16:23 Mon Jul 13, 2020
Reflections on My First DL
Today I led my first distance-learning program since being hired as the Education Specialist. After many days fine-tuning my presentation and rehearsing to others and myself today was finally the day! In some ways, preparing for this DL was much like preparing a lesson for a classroom. 2 years of teaching definitely prepared me for this first step!
After creating the content, I had my presentation peer reviewed by coworkers. They were able to give me pointers on how to captivate the audience further and caught the mistakes I was overlooking. It’s always good to have a second set of eyes (or even a third) to overlook your work!
Once the presentation was set, I ran through the slides several times to solidify what I wanted to talk about for each one and made sure to keep it fun and entertaining! Some tips that I learned was to have an interesting background of a photo or video, little amount of text, and if possible use a prop! These tricks were things that I had noticed from my teaching days as well.
Weather Observer Nicole Tallman using the sling psychrometer during an ob
Once I felt that my DL program was perfect I rehearsed one more time and then I was set! This morning I refreshed a few key points and then it was time to put all of my hard work to the test. Today’s program was a program on Extreme Weather Obs where I featured how and why we as weather observers take hourly weather observations. This program was for one of our sponsors, MathWorks! I walked my viewers through the instruments used in weather observation as well as some of the importance of being a manual weather station at 6288’ elevation.

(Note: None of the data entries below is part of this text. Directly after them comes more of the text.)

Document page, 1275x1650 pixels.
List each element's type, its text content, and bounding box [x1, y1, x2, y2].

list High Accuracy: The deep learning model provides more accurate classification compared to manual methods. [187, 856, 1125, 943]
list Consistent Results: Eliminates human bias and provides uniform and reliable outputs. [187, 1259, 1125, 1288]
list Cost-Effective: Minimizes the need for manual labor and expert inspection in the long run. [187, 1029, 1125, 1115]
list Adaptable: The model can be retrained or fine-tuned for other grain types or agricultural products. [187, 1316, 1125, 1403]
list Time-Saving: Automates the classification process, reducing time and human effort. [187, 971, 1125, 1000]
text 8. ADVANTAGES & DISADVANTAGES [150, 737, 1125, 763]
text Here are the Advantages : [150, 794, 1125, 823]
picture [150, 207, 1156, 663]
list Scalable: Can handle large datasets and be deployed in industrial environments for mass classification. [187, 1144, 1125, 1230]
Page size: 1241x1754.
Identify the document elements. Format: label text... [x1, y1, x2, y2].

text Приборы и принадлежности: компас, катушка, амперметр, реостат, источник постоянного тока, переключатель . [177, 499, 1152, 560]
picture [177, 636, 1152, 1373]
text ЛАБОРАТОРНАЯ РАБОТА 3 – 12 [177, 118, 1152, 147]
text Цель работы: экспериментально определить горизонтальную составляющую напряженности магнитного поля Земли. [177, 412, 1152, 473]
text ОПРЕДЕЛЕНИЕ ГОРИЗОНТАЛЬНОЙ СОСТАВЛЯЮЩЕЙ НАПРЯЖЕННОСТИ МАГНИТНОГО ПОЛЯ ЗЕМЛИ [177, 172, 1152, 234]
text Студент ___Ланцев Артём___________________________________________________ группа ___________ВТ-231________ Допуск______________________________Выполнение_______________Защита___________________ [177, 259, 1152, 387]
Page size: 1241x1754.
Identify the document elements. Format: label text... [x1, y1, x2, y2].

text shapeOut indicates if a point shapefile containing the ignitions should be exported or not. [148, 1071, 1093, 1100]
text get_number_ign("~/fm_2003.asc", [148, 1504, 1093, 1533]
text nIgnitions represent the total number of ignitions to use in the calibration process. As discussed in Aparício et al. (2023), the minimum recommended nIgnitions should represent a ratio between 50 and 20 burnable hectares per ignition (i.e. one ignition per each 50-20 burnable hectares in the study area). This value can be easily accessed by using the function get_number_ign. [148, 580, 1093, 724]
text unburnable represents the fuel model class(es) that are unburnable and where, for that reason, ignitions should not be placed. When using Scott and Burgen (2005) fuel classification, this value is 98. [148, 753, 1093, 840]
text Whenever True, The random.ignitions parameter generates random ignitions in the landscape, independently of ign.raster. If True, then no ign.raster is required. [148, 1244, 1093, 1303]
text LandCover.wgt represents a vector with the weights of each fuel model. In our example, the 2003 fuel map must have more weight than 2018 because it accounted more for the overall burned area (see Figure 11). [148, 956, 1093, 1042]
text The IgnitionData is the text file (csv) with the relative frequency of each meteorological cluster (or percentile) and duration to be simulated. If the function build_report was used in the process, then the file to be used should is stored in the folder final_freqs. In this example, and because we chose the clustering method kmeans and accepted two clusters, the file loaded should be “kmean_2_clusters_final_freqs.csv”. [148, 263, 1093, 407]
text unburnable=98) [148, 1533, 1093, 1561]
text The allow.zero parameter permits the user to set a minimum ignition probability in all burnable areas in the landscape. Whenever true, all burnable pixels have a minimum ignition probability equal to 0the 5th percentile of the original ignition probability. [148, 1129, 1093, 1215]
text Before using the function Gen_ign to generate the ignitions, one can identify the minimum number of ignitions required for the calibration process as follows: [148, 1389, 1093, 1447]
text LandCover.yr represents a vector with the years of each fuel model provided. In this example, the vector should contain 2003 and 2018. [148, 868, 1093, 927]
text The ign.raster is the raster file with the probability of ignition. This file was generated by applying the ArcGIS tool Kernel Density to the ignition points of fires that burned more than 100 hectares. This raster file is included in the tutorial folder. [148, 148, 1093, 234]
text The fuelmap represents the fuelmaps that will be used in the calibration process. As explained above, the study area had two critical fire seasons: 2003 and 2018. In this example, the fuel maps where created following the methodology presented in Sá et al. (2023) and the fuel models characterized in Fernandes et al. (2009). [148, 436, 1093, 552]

A photo used in my DL of the founding fathers of MWObs
Once I pushed through the initial nerves of presenting in front of a (unseen) crowd through Zoom, I was back to my old habits of teaching what I am passionate about. I always found it so important to be passionate while leading classes. This energy is what connect to your students or participants and helps them get involved in the content you are conveying! I am very passionate about MWObs and our job up here on the summit as weather observers and I hope that was shown through my DL!
A chart used in my DL to explain one of the reasons why Mount Washington sees severe weather
I get to continue practicing these skills moving forward for my next program (tomorrow’s program on Tropical Cyclones), as well as future programs like Science in the Mountains. I absolutely love to educate and to get people excited about weather and climate and hope that I influence my viewers through these DLs.